Note: wildcards '*' and '+' are 'greedy', that is they will grab as much as they can unless that would invalidate a match. (Greedy and lazy and other options are beyond the scope of this explanation, sorry. Check the web for more.)

15.12 Grouping

() - groups a part of the expression
(test){3} - matches 'testtesttest'

Grouping allows you to build more complex, or better readable expressions. (More on alternatives using the pipe '|' character you'll find here.)

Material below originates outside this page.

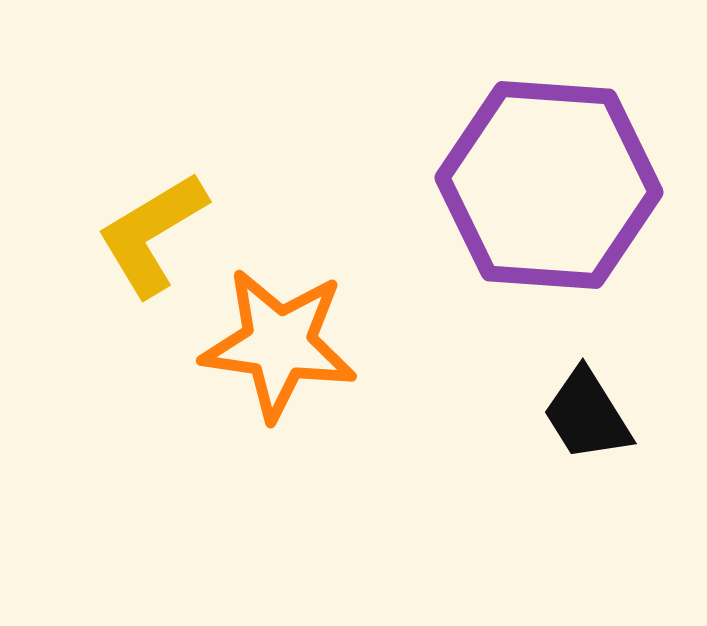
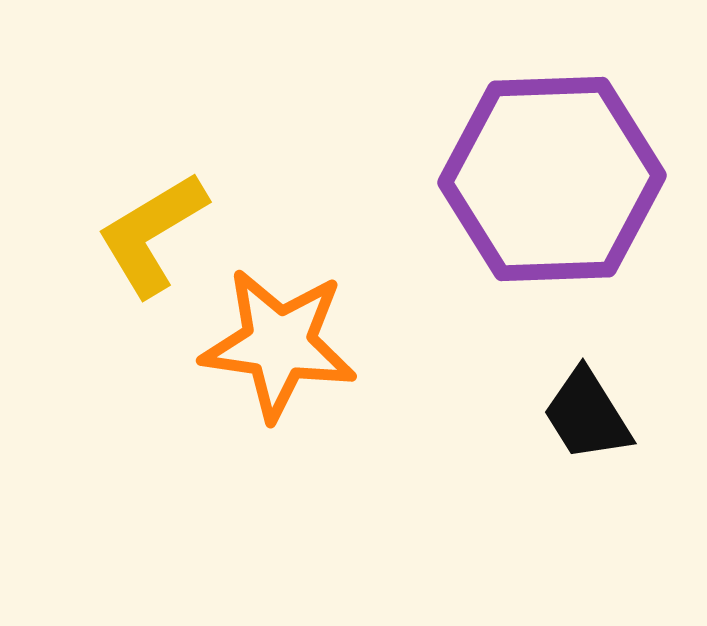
purple hexagon: moved 3 px right, 6 px up; rotated 6 degrees counterclockwise
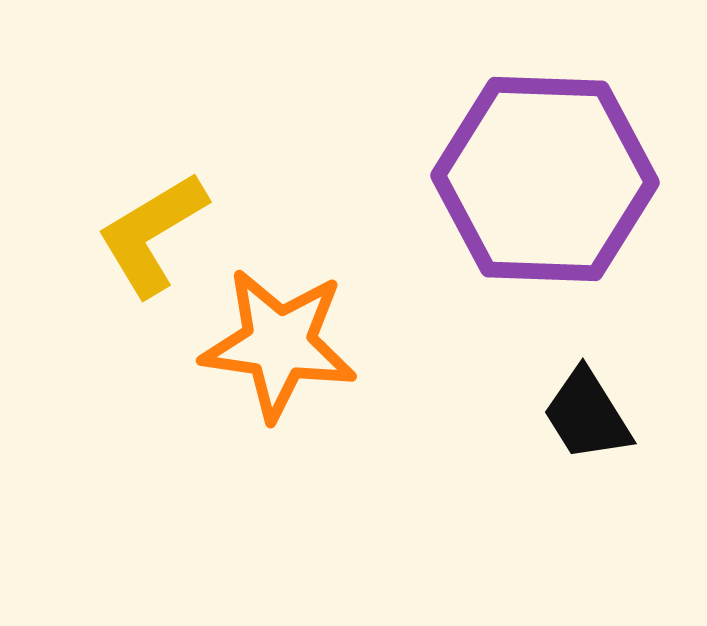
purple hexagon: moved 7 px left; rotated 4 degrees clockwise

get(value)? - matches 'get' as well as 'getvalue'
(cat(dog)?)|horse - matches 'cat', 'catdog' as well as 'horse'

15.13 Position

Some metacharacters and some special codes allow us to specify the start or end of the string to match. Using the caret '^' outside the class brackets we refer to the start of a string. If our string must start with 'boom' we can use:

^boom
boom              - match
appelboom         - no match
boom
boom              - match
appelboom         - match

Note that the caret '^' inside a class has a different meaning!

Here are some examples and variations of codes that define a 'position':

^                 - outside brackets! start of the string
$                 - end of string
bob               - bob may exist anywhere in the string
^bob              - string must start with 'bob'
bob$              - string must end with 'bob'
^bob$             - string must be 'bob'
\b                - word boundary
\bis              - would match 'this is' but would not match 'thisis'
\B                - opposite of \b, ie. the match must be 'inside' a word
\Bis              - would match 'thatis' but would not match 'that is'
\A \Z \z          - start and end of strings, see the web for more details

15.14 Alternatives

Classes allow multiple options for a single character, or in combination with a wildcard multiple occurancies of that character. You can also specify complete words or expressions as alternatives:

big(cat|dog)
bigcat            - match
bigdog            - match
bigmouse          - no match

Use brackets to control what is part of each 'alternative':

bigcat|dog       - either 'bigcat' or 'dog'
big(cat|dog)     - either 'bigcat' or 'bigdog'
a(bigcat)|(dog) - either 'abigcat' or 'dog)'
a(bigcat|dog)    - either 'abigcat' or 'adog'
[abc]|[def]      - is the same as [abcdef]

I find the placement of brackets, when using alternatives, a little confusing sometimes (and often a cause for errors).